On my travels yesterday I popped into Lidl ( wrong end of town so wouldn't usually shop there). Eventually found the "famous" rolls. Hadn't realised they were freshly baked, smelt delicious, bought four. Made a ham and cheese butty, loved it but was stuffed! I am going to halve them and freeze them. I can't believe they are only 8.5 grms of carbs. I might be dumping the ol' Burgen!


----------



## Stitch147 (Jun 17, 2016)

They are rather tasty, arent they. They are lovely wamred up for a few seconds in the microwave, I tend to have them mainly in the winter with some homemade butternut squash soup.


----------



## Ljc (Jun 17, 2016)

Sadly I don't have a lidl near me, but we may be getting one sometime in the future.


----------



## Stitch147 (Jun 17, 2016)

Mines about 30 mins walk from my house (so not too bad). I stock up and freeze them whenever i'm down there.


----------



## pottersusan (Jun 17, 2016)

I've just discovered and tried Waitrose Wheat & Wholemeal Spelt Sliced Bread with a variety of seeds. For breakfast it has less effect on me than Burgen and is a nice change


----------



## eggyg (Jun 17, 2016)

pottersusan said:


> I've just discovered and tried Waitrose Wheat & Wholemeal Spelt Sliced Bread with a variety of seeds. For breakfast it has less effect on me than Burgen and is a nice change


My nearest Waitrose is about 30 miles away, so unfortunately won't get a chance to try but sounds delicious!


----------



## chili (Jun 17, 2016)

Lidl rolls are my favorite i take one a day to work with tuna or ham, they go real quick in our store thankfully though they are made all day.


----------



## AndBreathe (Jun 17, 2016)

eggyg said:


> On my travels yesterday I popped into Lidl ( wrong end of town so wouldn't usually shop there). Eventually found the "famous" rolls. Hadn't realised they were freshly baked, smelt delicious, bought four. Made a ham and cheese butty, loved it but was stuffed! I am going to halve them and freeze them. I can't believe they are only 8.5 grms of carbs. I might be dumping the ol' Burgen!

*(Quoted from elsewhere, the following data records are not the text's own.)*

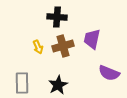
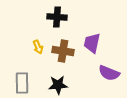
purple trapezoid: moved 4 px down
brown cross: moved 5 px down; rotated 25 degrees clockwise
black star: rotated 24 degrees clockwise
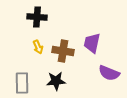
black cross: moved 20 px left
black star: moved 2 px left, 4 px up
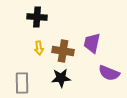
yellow arrow: moved 1 px right, 1 px down; rotated 16 degrees clockwise
black star: moved 5 px right, 3 px up
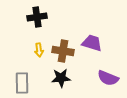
black cross: rotated 12 degrees counterclockwise
purple trapezoid: rotated 95 degrees clockwise
yellow arrow: moved 2 px down
purple semicircle: moved 1 px left, 5 px down
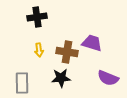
brown cross: moved 4 px right, 1 px down
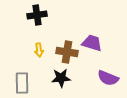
black cross: moved 2 px up
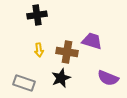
purple trapezoid: moved 2 px up
black star: rotated 18 degrees counterclockwise
gray rectangle: moved 2 px right; rotated 70 degrees counterclockwise
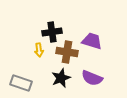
black cross: moved 15 px right, 17 px down
purple semicircle: moved 16 px left
gray rectangle: moved 3 px left
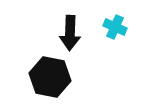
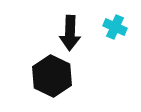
black hexagon: moved 2 px right, 1 px up; rotated 15 degrees clockwise
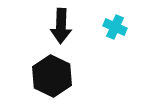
black arrow: moved 9 px left, 7 px up
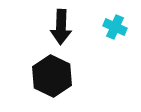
black arrow: moved 1 px down
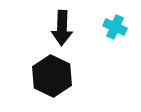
black arrow: moved 1 px right, 1 px down
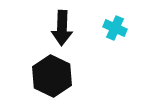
cyan cross: moved 1 px down
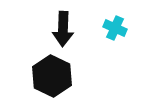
black arrow: moved 1 px right, 1 px down
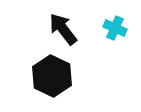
black arrow: rotated 140 degrees clockwise
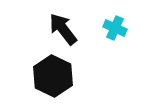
black hexagon: moved 1 px right
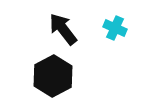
black hexagon: rotated 6 degrees clockwise
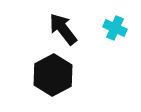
black hexagon: moved 1 px up
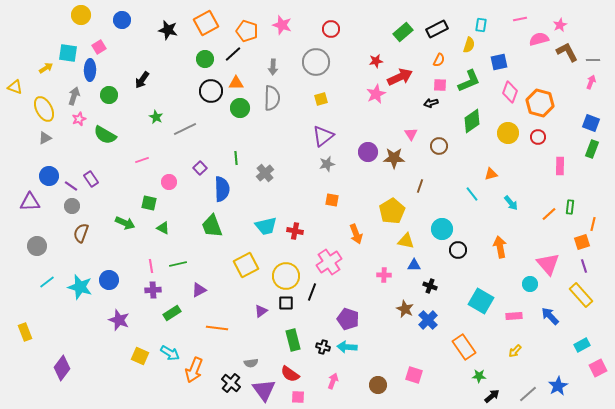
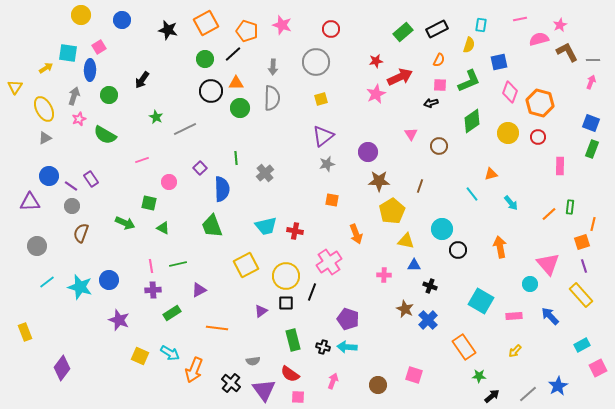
yellow triangle at (15, 87): rotated 42 degrees clockwise
brown star at (394, 158): moved 15 px left, 23 px down
gray semicircle at (251, 363): moved 2 px right, 2 px up
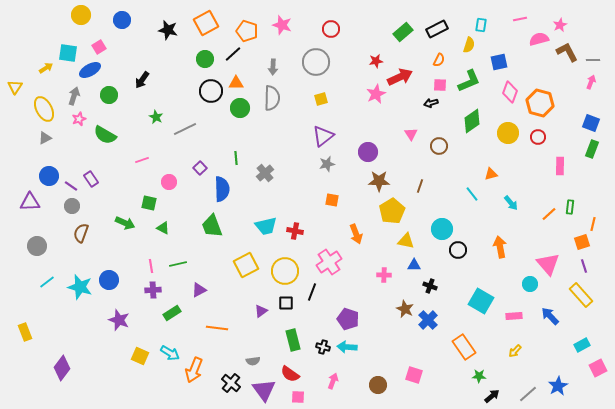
blue ellipse at (90, 70): rotated 60 degrees clockwise
yellow circle at (286, 276): moved 1 px left, 5 px up
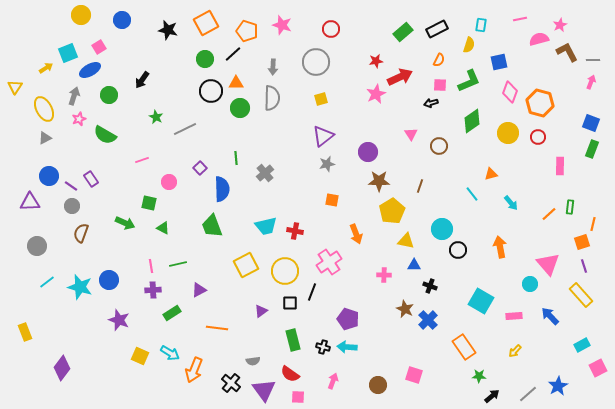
cyan square at (68, 53): rotated 30 degrees counterclockwise
black square at (286, 303): moved 4 px right
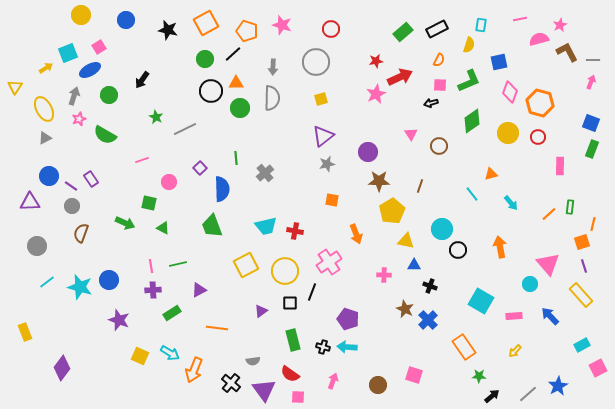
blue circle at (122, 20): moved 4 px right
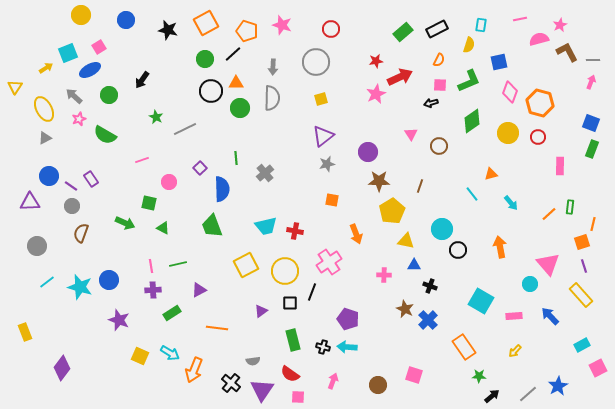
gray arrow at (74, 96): rotated 66 degrees counterclockwise
purple triangle at (264, 390): moved 2 px left; rotated 10 degrees clockwise
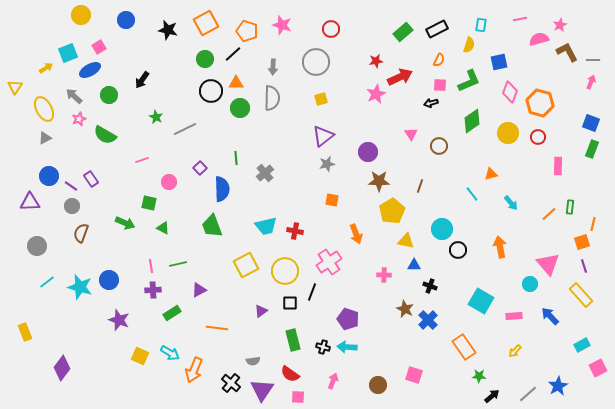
pink rectangle at (560, 166): moved 2 px left
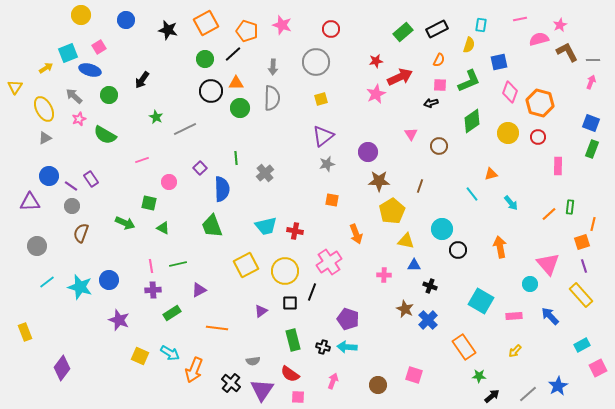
blue ellipse at (90, 70): rotated 45 degrees clockwise
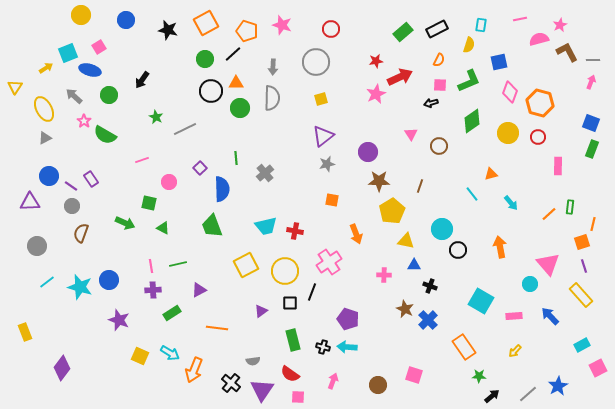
pink star at (79, 119): moved 5 px right, 2 px down; rotated 16 degrees counterclockwise
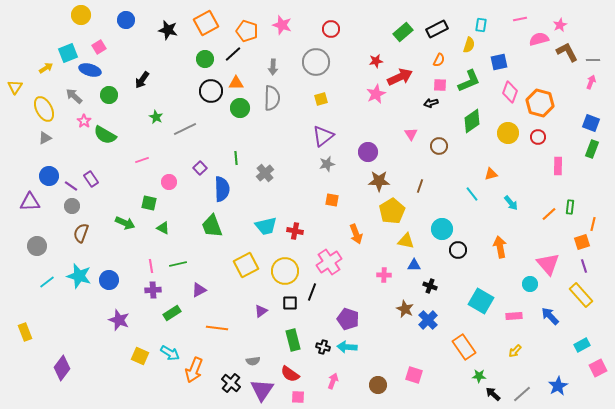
cyan star at (80, 287): moved 1 px left, 11 px up
gray line at (528, 394): moved 6 px left
black arrow at (492, 396): moved 1 px right, 2 px up; rotated 98 degrees counterclockwise
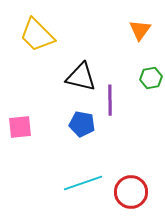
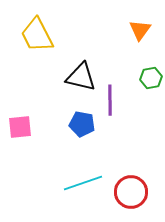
yellow trapezoid: rotated 18 degrees clockwise
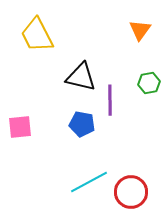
green hexagon: moved 2 px left, 5 px down
cyan line: moved 6 px right, 1 px up; rotated 9 degrees counterclockwise
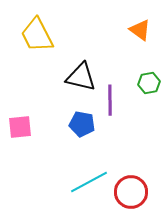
orange triangle: rotated 30 degrees counterclockwise
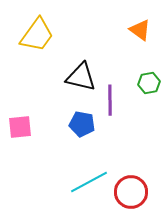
yellow trapezoid: rotated 117 degrees counterclockwise
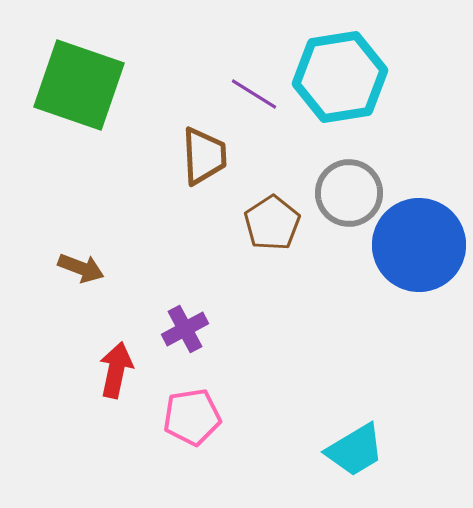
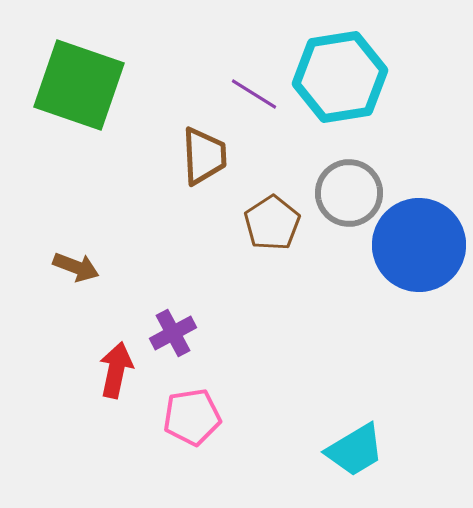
brown arrow: moved 5 px left, 1 px up
purple cross: moved 12 px left, 4 px down
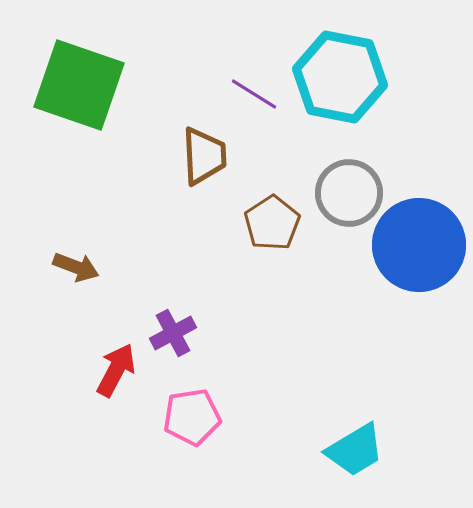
cyan hexagon: rotated 20 degrees clockwise
red arrow: rotated 16 degrees clockwise
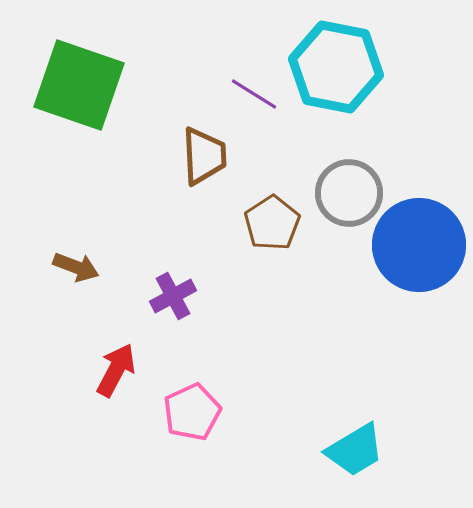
cyan hexagon: moved 4 px left, 10 px up
purple cross: moved 37 px up
pink pentagon: moved 5 px up; rotated 16 degrees counterclockwise
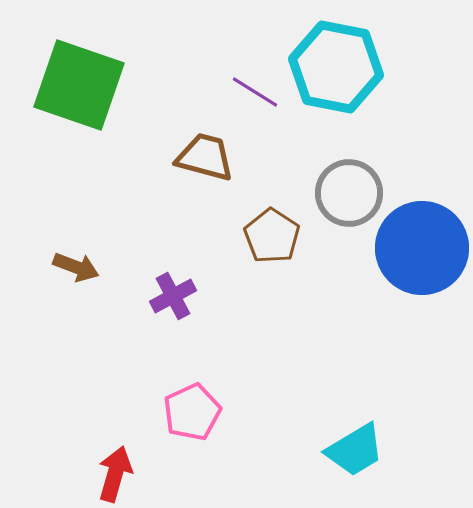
purple line: moved 1 px right, 2 px up
brown trapezoid: moved 1 px right, 1 px down; rotated 72 degrees counterclockwise
brown pentagon: moved 13 px down; rotated 6 degrees counterclockwise
blue circle: moved 3 px right, 3 px down
red arrow: moved 1 px left, 104 px down; rotated 12 degrees counterclockwise
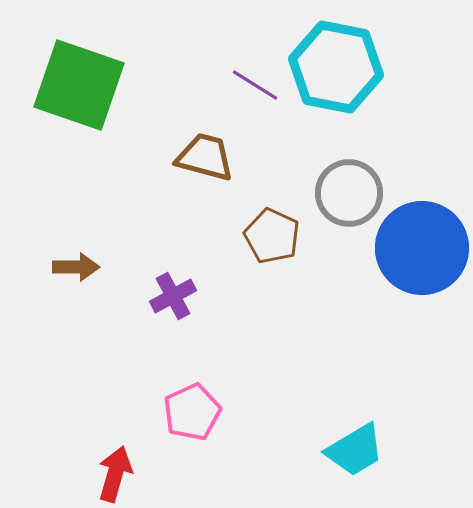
purple line: moved 7 px up
brown pentagon: rotated 8 degrees counterclockwise
brown arrow: rotated 21 degrees counterclockwise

I rarely have the rolls, but I think, from memory they're actually 8.5gr per 100gr, with each roll weighing slightly more than 100gr, so it's actually about 11gr per roll.  For me, that doesn't make a massive difference, but it might for some folks.


----------



## eggyg (Jun 17, 2016)

AndBreathe said:


> I rarely have the rolls, but I think, from memory they're actually 8.5gr per 100gr, with each roll weighing slightly more than 100gr, so it's actually about 11gr per roll.  For me, that doesn't make a massive difference, but it might for some folks.


I actually weighed a one last night because I thought they would be heavier, exactly 100 grms, mind you my scales are probably 30 years old! Still good at 11grms. though.


----------



## Carolg (Jun 17, 2016)

Stitch147 said:


> They are rather tasty, arent they. They are lovely wamred up for a few seconds in the microwave, I tend to have them mainly in the winter with some homemade butternut squash soup.


Mmm


----------



## Carolg (Jun 17, 2016)

Last time I had one I felt Like I had the metformin miseries, 
but keep meaning to try again. Addicted to the low gi multi seed cob though. Mmmmm


----------



## Austin Mini (Jun 17, 2016)

I found you had to chew a lot. Not for me I am sticking with crusty rolls.


----------